La diferencia es relevante: una radiografía intraoral no exige necesariamente lo mismo que un equipo panorámico o un tomógrafo dental. La potencia del equipo, su ubicación, el entorno y el tipo de examen inciden en la evaluación. Comprar el equipo antes de validar la factibilidad técnica del recinto puede obligarte a modificar muros, puertas o distribución.
Permisos que se relacionan con la apertura
La habilitación sanitaria es central, pero no es el único frente que debes ordenar. La patente municipal, el inicio de actividades tributarias, los permisos de obras cuando existan modificaciones y las exigencias laborales forman parte de la puesta en marcha del negocio.
Estos procesos tienen autoridades y tiempos distintos. Contar con autorización sanitaria no reemplaza automáticamente las obligaciones municipales o tributarias, y tener patente comercial no autoriza por sí sola a prestar atenciones de salud. Coordinar los trámites evita que un permiso quede detenido por falta de un antecedente que debió prepararse antes.
Cuándo conviene revisar el proyecto con asesoría
La asesoría temprana es especialmente conveniente si arrendarás un local por primera vez, harás obras, incorporarás radiología, abrirás varias box o necesitas regularizar un centro que ya funciona. En esos casos, una revisión previa puede detectar brechas antes de comprometer presupuesto en construcción o equipamiento.
También es útil cuando recibes observaciones de la autoridad. La respuesta no debería limitarse a reenviar documentos: hay que entender qué condición técnica, documental u operativa se cuestionó y cómo acreditarla correctamente. La solución depende de la observación concreta y de la realidad del establecimiento.

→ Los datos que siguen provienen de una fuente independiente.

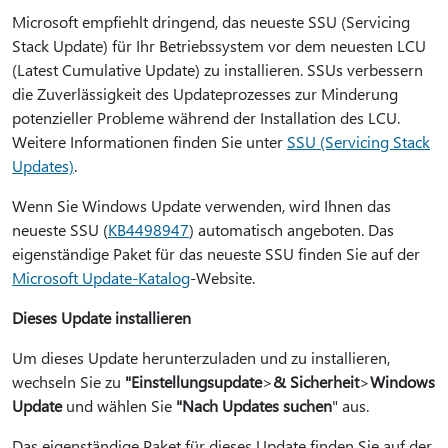
Microsoft empfiehlt dringend, das neueste SSU (Servicing
Stack Update) für Ihr Betriebssystem vor dem neuesten LCU
(Latest Cumulative Update) zu installieren. SSUs verbessern
die Zuverlässigkeit des Updateprozesses zur Minderung
potenzieller Probleme während der Installation des LCU.
Weitere Informationen finden Sie unter
SSU (Servicing Stack
Updates)
.
Wenn Sie Windows Update verwenden, wird Ihnen das
neueste SSU (
KB4498947
) automatisch angeboten. Das
eigenständige Paket für das neueste SSU finden Sie auf der
Microsoft Update-Katalog
-Website.
Dieses Update installieren
Um dieses Update herunterzuladen und zu installieren,
wechseln Sie zu
"Einstellungsupdate
>
& Sicherheit
>
Windows
Update
und wählen Sie
"Nach Updates suchen
" aus.
Das eigenständige Paket für dieses Update finden Sie auf der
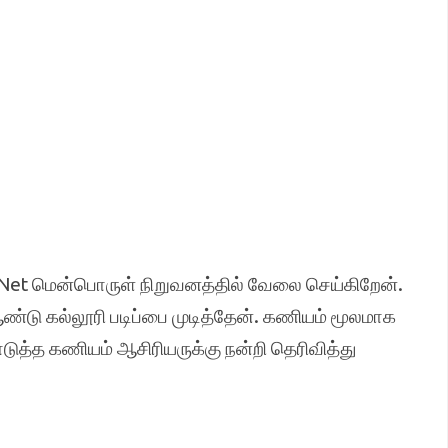
bNet மென்பொருள் நிறுவனத்தில் வேலை செய்கிறேன்.
்டு கல்லூரி படிப்பை முடித்தேன். கணியம் மூலமாக
ொடுத்த கணியம் ஆசிரியருக்கு நன்றி தெரிவித்து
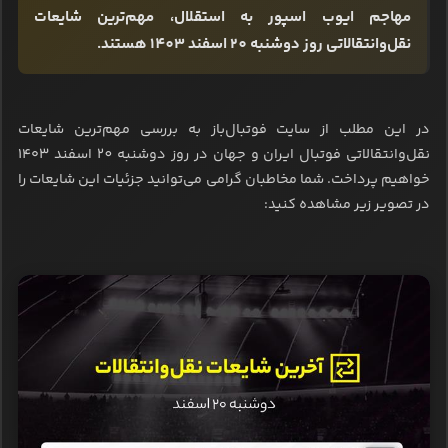
مهاجم ایوب اسپور به استقلال، مهم‌ترین شایعات
نقل‌وانتقالاتی روز دوشنبه 20 اسفند 1403 هستند.
در این مطلب از سایت فوتبال‌باز به بررسی مهم‌ترین شایعات
نقل‌وانتقالاتی فوتبال ایران و جهان در روز دوشنبه 20 اسفند ۱۴۰۳
خواهیم پرداخت. شما مخاطبان گرامی می‌توانید جزئیات این شایعات را
در تصویر زیر مشاهده کنید:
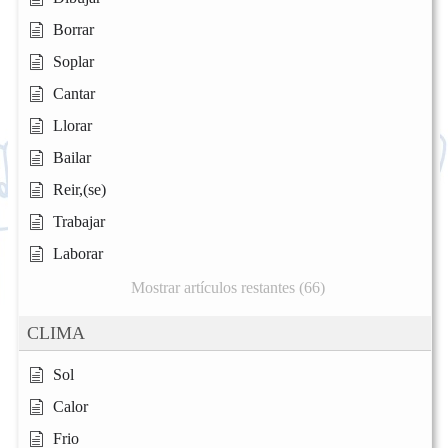
Borrar
Soplar
Cantar
Llorar
Bailar
Reir,(se)
Trabajar
Laborar
Mostrar artículos restantes (66)
CLIMA
Sol
Calor
Frio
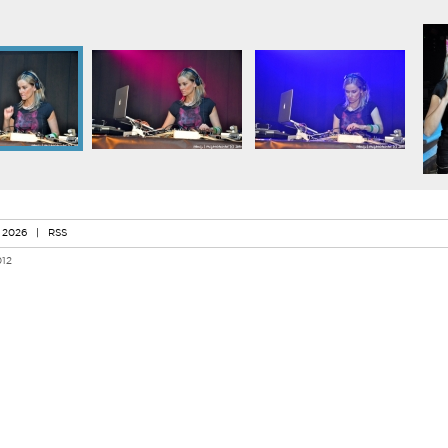
 2026
|
RSS
012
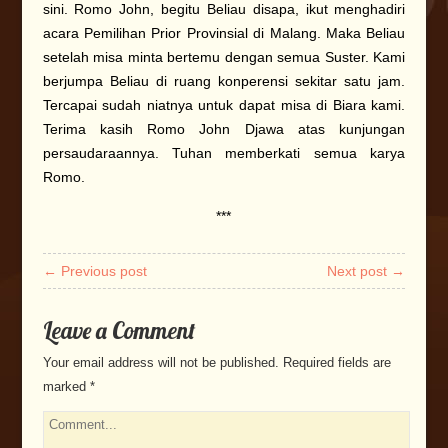
sini. Romo John, begitu Beliau disapa, ikut menghadiri
acara Pemilihan Prior Provinsial di Malang. Maka Beliau
setelah misa minta bertemu dengan semua Suster. Kami
berjumpa Beliau di ruang konperensi sekitar satu jam.
Tercapai sudah niatnya untuk dapat misa di Biara kami.
Terima kasih Romo John Djawa atas kunjungan
persaudaraannya. Tuhan memberkati semua karya
Romo.
***
← Previous post
Next post →
Leave a Comment
Your email address will not be published.
Required fields are
marked
*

Tramiteseremi.cl es una empresa privada de asesoría y gestión sanitaria, independiente de la SEREMI de Salud. Su apoyo puede incluir la evaluación del caso, la preparación de antecedentes y el acompañamiento del proceso, sin prometer aprobaciones automáticas ni plazos que dependen de la autoridad y de las condiciones del proyecto.
Abrir con la documentación ordenada ayuda, pero abrir con un local diseñado para la actividad que realmente prestarás marca la diferencia. Antes de firmar, construir o comprar, revisa tu proyecto completo: esa decisión puede evitar que la primera atención tenga que esperar más de lo necesario.